Whether we transmit an electrical signal over copper wires, or an optical signal over fiber optics, or a radio signal over the radio, or just shout across an open field, the information degrades with distance and time. It gets harder to hear the signal over the noise. The signal gets weaker with distance. So the trick is to find ways to keep the signal intact for as far as possible. We also want the receiver (or listener) to be close enough that the signal is still clear even if there's noise around. For example, if I can't hear you shout across a tree-filled forest, I could use an amplifier to make my voice louder, or I could cut down the trees, or both. Similarly, if I want to transmit information using pulses of light in an optical fiber, I can either use an amplifier to make the light brighter, or I can make the glass fiber extremely pure and smooth so the light doesn't get absorbed or scattered along the way. Then the signal will travel a longer distance before it gets lost in the noise.

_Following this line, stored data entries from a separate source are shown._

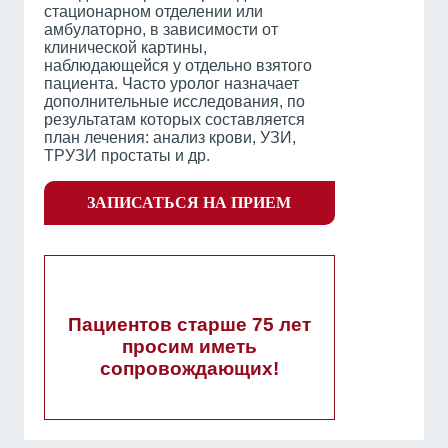
стационарном отделении или
амбулаторно, в зависимости от
клинической картины,
наблюдающейся у отдельно взятого
пациента. Часто уролог назначает
дополнительные исследования, по
результатам которых составляется
план лечения: анализ крови, УЗИ,
ТРУЗИ простаты и др.
ЗАПИСАТЬСЯ НА ПРИЕМ
Пациентов старше 75 лет
просим иметь
сопровождающих!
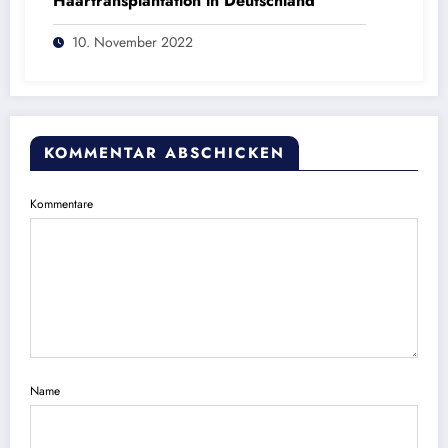
Haartransplantation in Deutschland
10. November 2022
KOMMENTAR ABSCHICKEN
Kommentare
Name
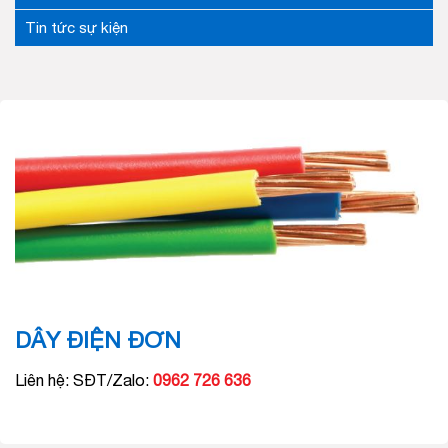
Tin tức sự kiện
DÂY ĐIỆN ĐƠN
Liên hệ: SĐT/Zalo:
0962 726 636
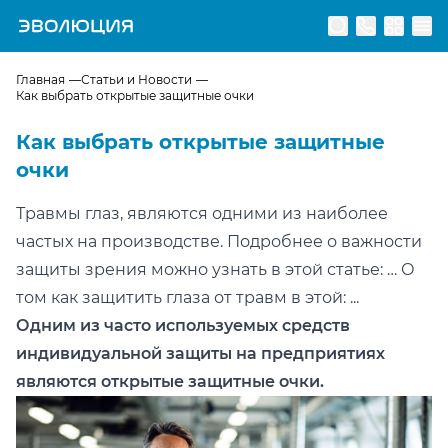
Перейти на главную страницу
Главная
Статьи и Новости
Как выбрать открытые защитные очки
Как выбрать открытые защитные
очки
Травмы глаз, являются одними из наиболее
частых на производстве. Подробнее о важности
защиты зрения можно узнать в этой статье: … О
том как защитить глаза от травм в этой: ...
Одним из часто используемых средств
индивидуальной защиты на предприятиях
являются открытые защитные очки.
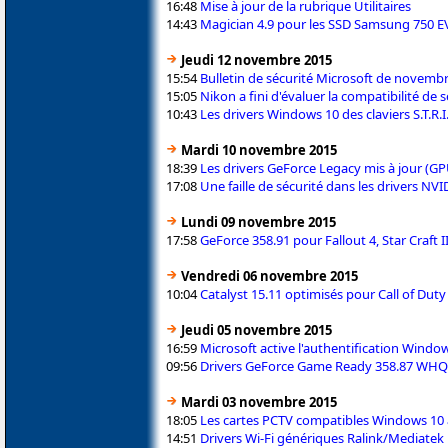
16:48
Mise à jour de la rubrique Utilitaires
14:43
Magician 4.9 pour les SSD Samsung 750 
Jeudi 12 novembre 2015
15:54
Bulletin de sécurité Microsoft de novemb
15:05
Nikon a fini d'évaluer la compatibilité de
10:43
Les drivers Windows 10 des claviers S.T.R.
Mardi 10 novembre 2015
18:39
Les drivers GeForce Legacy mis à jour (GP
17:08
Une faille de sécurité dans les drivers NVI
Lundi 09 novembre 2015
17:58
GeForce 358.91 pour Fallout 4, Star Craft II
Vendredi 06 novembre 2015
10:04
Catalyst 15.11 optimisés pour Call of Duty 
Jeudi 05 novembre 2015
16:59
Microsoft active l'authentification Window
09:56
Drivers GeForce Game Ready 358.87 WHQL 
Mardi 03 novembre 2015
18:05
Les cartes PCTV compatibles Windows 10 av
14:51
Drivers Wi-Fi génériques Ralink/Mediate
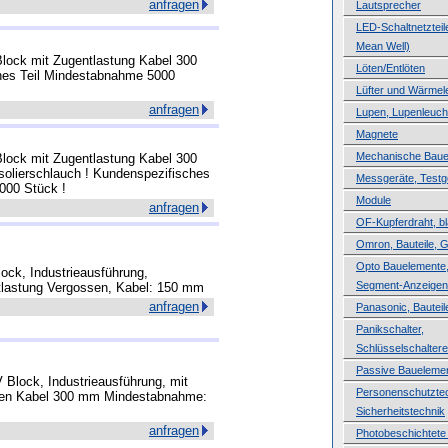
anfragen
Lautsprecher
LED-Schaltnetzteile
Mean Well)
ock mit Zugentlastung Kabel 300
Löten/Entlöten
hes Teil Mindestabnahme 5000
Lüfter und Wärmele
anfragen
Lupen, Lupenleuch
Magnete
Mechanische Baue
ock mit Zugentlastung Kabel 300
solierschlauch ! Kundenspezifisches
Messgeräte, Testg
000 Stück !
Module
anfragen
OF-Kupferdraht, b
Omron, Bauteile, 
Opto Bauelemente,
lock, Industrieausführung,
Segment-Anzeigen
ntlastung Vergossen, Kabel: 150 mm
anfragen
Panasonic, Bauteil
Panikschalter,
Schlüsselschaltere
Passive Baueleme
Block, Industrieausführung, mit
Personenschutztec
sen Kabel 300 mm Mindestabnahme:
Sicherheitstechnik
anfragen
Photobeschichtete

There's also an effect called dispersion, which makes high frequencies travel at a different speed than low frequencies. Another kind of dispersion acts like a kind of echo-filled hallway, so your "words" arrive at different times. Both of these types of dispersion will garble the message, and they get worse with distance. So we try to design both copper cables and optical fibers (glass fibers) to minimize dispersion. Or we just use them for short distances where dispersion doesn't matter.

It can't, technically, but the transfer of information comes in a series of on-and-off signals (in copper) or light (in glass). You do lose energy, and thus information, along the way. You can basically think of information traveling by way of electrical current as an extremely complicated form of Morse Code. Glass is a little more complicated, but it's the same principle.

That's a great question! When engineers were trying to figure out how to send information from one place to another, they often wondered this exact same thing. If you ever used a television with an analog antenna, you probably saw the screen get fuzzy at certain times. This is due to lost information - the very information you're asking about, in fact.

In order to get around this lost information, we broadcast most information over a digital signal nowadays. Digital signals only have two possible results, 0 or 1. In this way, it's really easy to keep track of what the original information is. If we're only expecting to see a 0 or a 1, and we see a signal that says "0.837", we can be pretty sure this is still close enough to 1 to call it a 1. This way, the signal can still degrade, but information isn't lost.

It's actually a bit more complicated than this, and there are many engineers who are still designing tricks to figure out whether an actual error has been made (a 0 switched to a 1, for example).